* [Task]
An exact copy of the data is needed, but without any of its images.

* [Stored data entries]
★ ★ ★ ★ ★
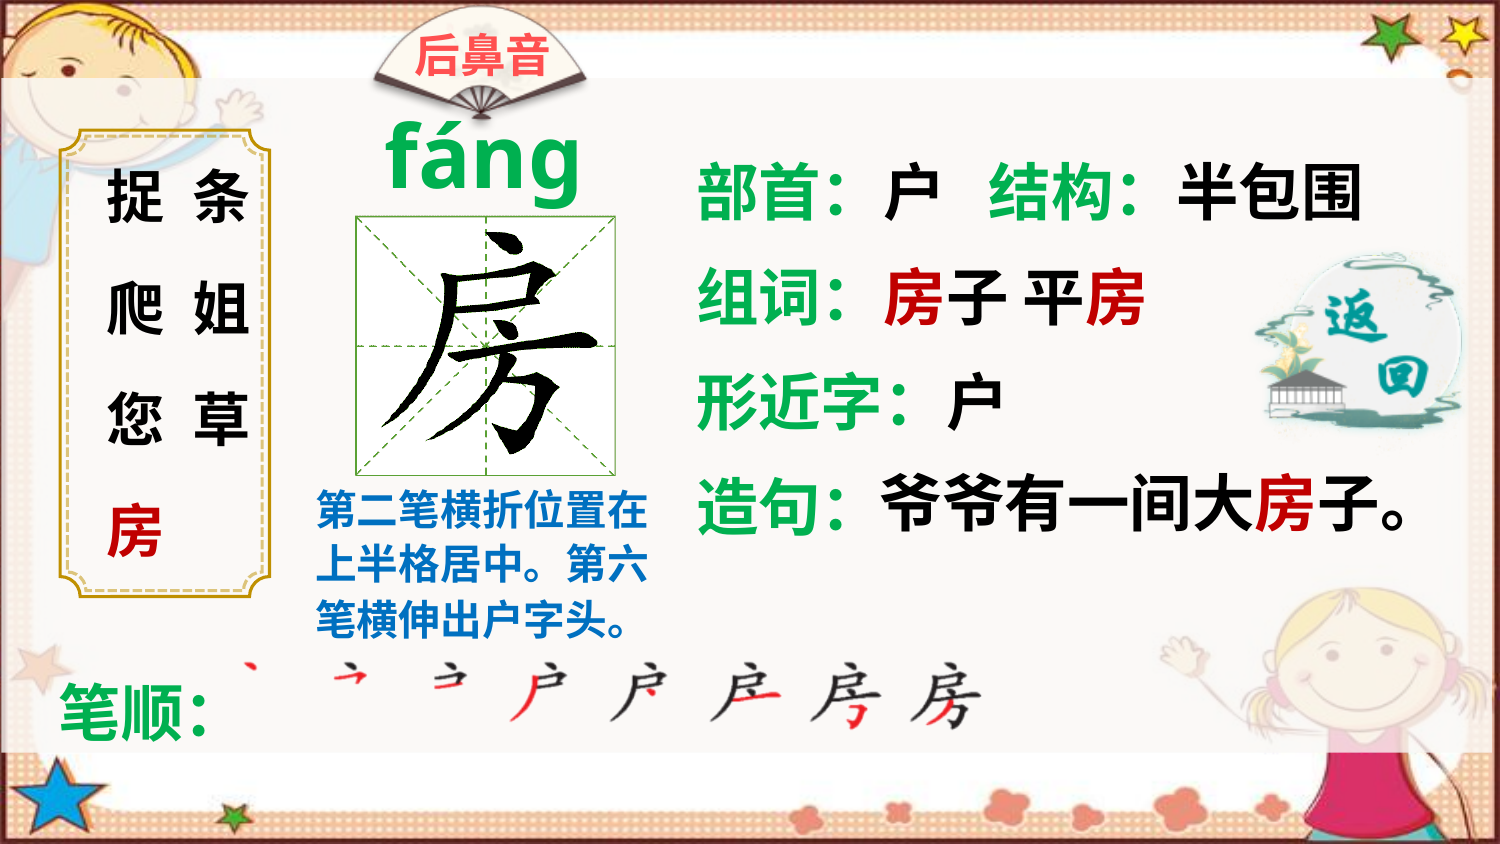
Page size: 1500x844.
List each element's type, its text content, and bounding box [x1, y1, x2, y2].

picture [0, 0, 1500, 844]
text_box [60, 130, 270, 597]
picture [1249, 234, 1485, 466]
text_box 爷爷有一间大房子。 [865, 442, 1500, 547]
picture [355, 215, 616, 476]
picture [242, 657, 988, 737]
text_box 部首：户 结构：半包围 组词：房子 平房 形近字：户 造句： [681, 115, 1500, 551]
text_box fánɡ [327, 93, 641, 213]
picture [588, 0, 1500, 115]
text_box 第二笔横折位置在上半格居中。第六笔横伸出户字头。 [300, 471, 675, 651]
text_box 笔顺： [43, 629, 302, 757]
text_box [372, 0, 588, 127]
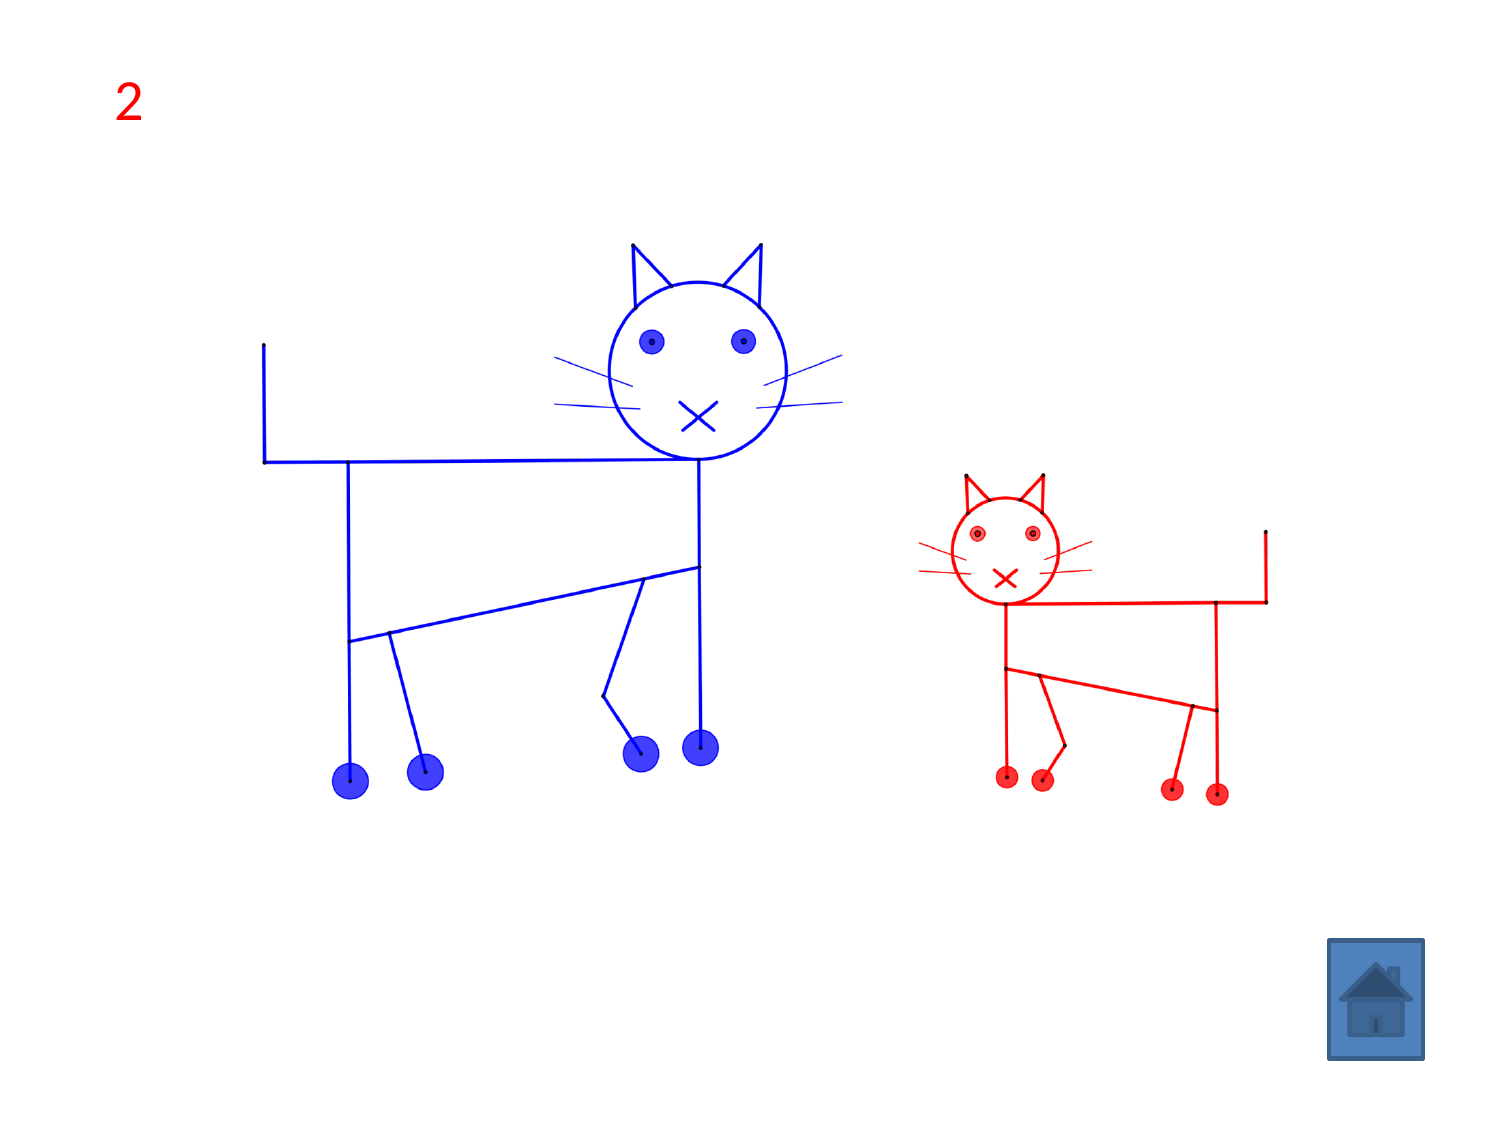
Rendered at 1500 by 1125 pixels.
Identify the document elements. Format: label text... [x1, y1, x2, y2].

picture [161, 222, 1338, 903]
text_box 2 [100, 54, 219, 140]
text_box [1327, 938, 1425, 1061]
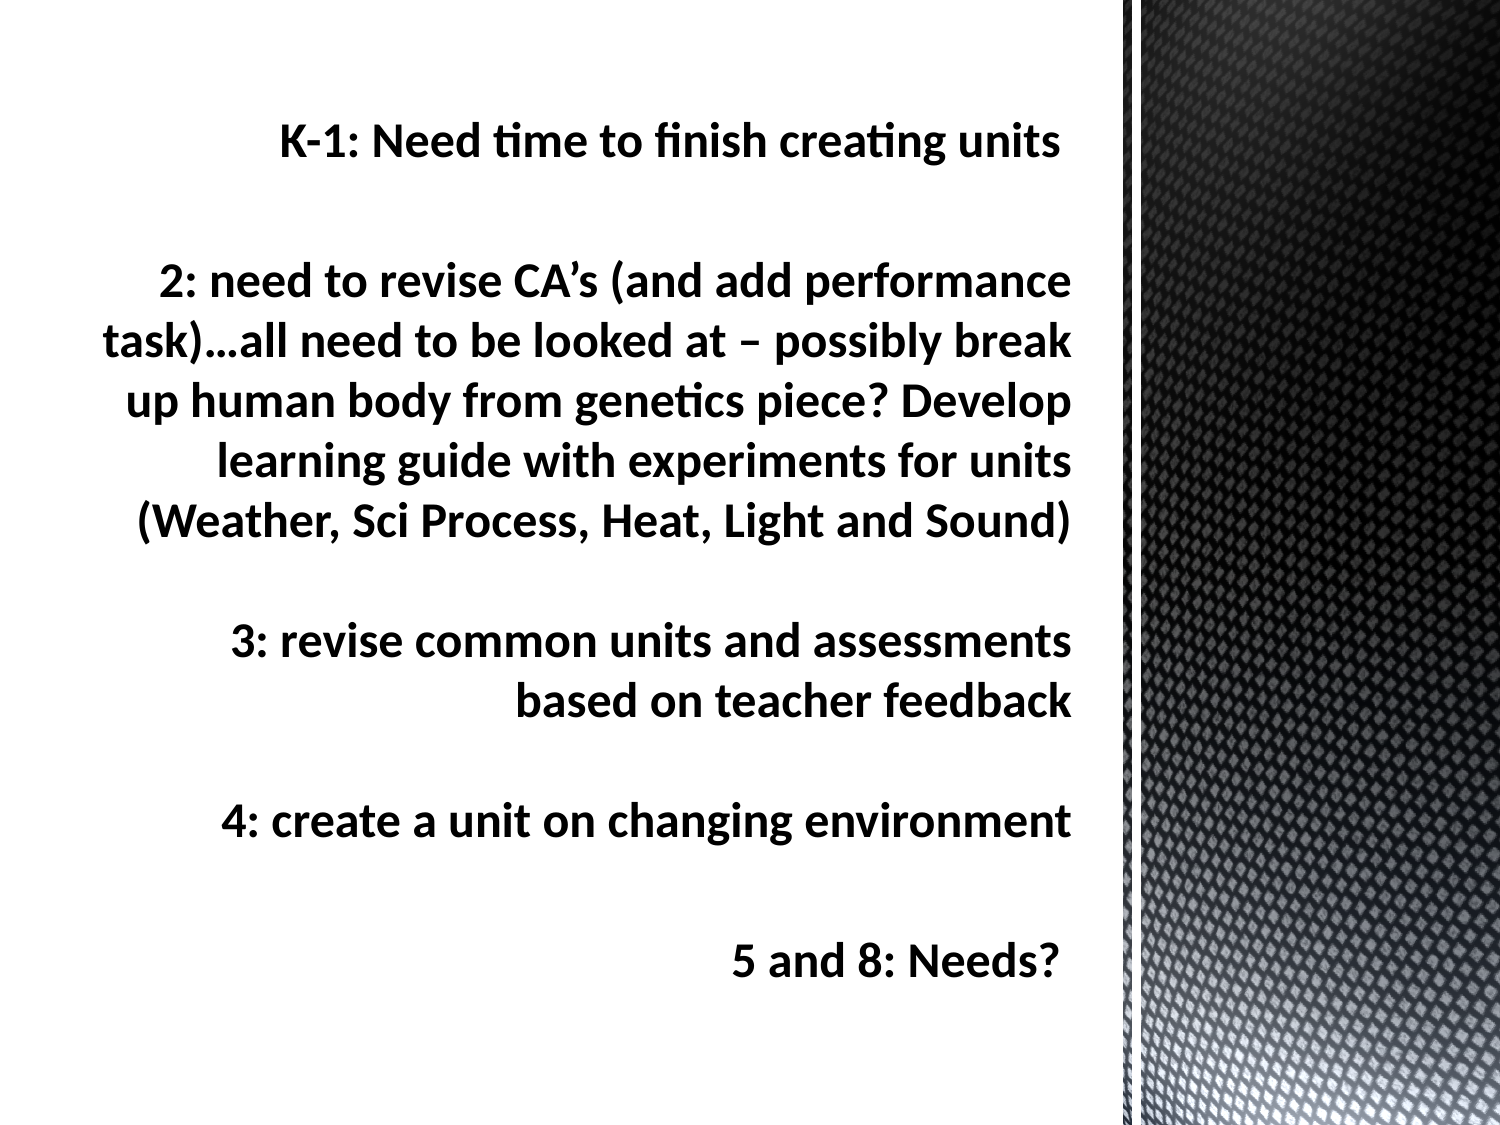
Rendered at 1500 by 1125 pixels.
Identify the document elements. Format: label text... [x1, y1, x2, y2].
★ ★ ★ ★ ★
* [Solution to this task]
Page size: 1500x844.
List each element's type, its text content, and bounding box [x1, y1, x2, y2].

picture [0, 0, 1500, 844]
text_box [60, 130, 270, 597]
picture [1249, 234, 1485, 466]
text_box 爷爷有一间大房子。 [865, 442, 1500, 547]
picture [355, 215, 616, 476]
picture [242, 657, 988, 737]
text_box 部首：户 结构：半包围 组词：房子 平房 形近字：户 造句： [681, 115, 1500, 551]
text_box fánɡ [327, 93, 641, 213]
picture [588, 0, 1500, 115]
text_box 第二笔横折位置在上半格居中。第六笔横伸出户字头。 [300, 471, 675, 651]
text_box 笔顺： [43, 629, 302, 757]
text_box [372, 0, 588, 127]
Rendered at 1500 by 1125 pixels.
Identify the document elements. Format: label text... [x1, y1, x2, y2].

picture [161, 222, 1338, 903]
text_box 2 [100, 54, 219, 140]
text_box [1327, 938, 1425, 1061]
Rendered at 1500 by 1125 pixels.
Identify the document elements. Format: label text... [x1, y1, x2, y2].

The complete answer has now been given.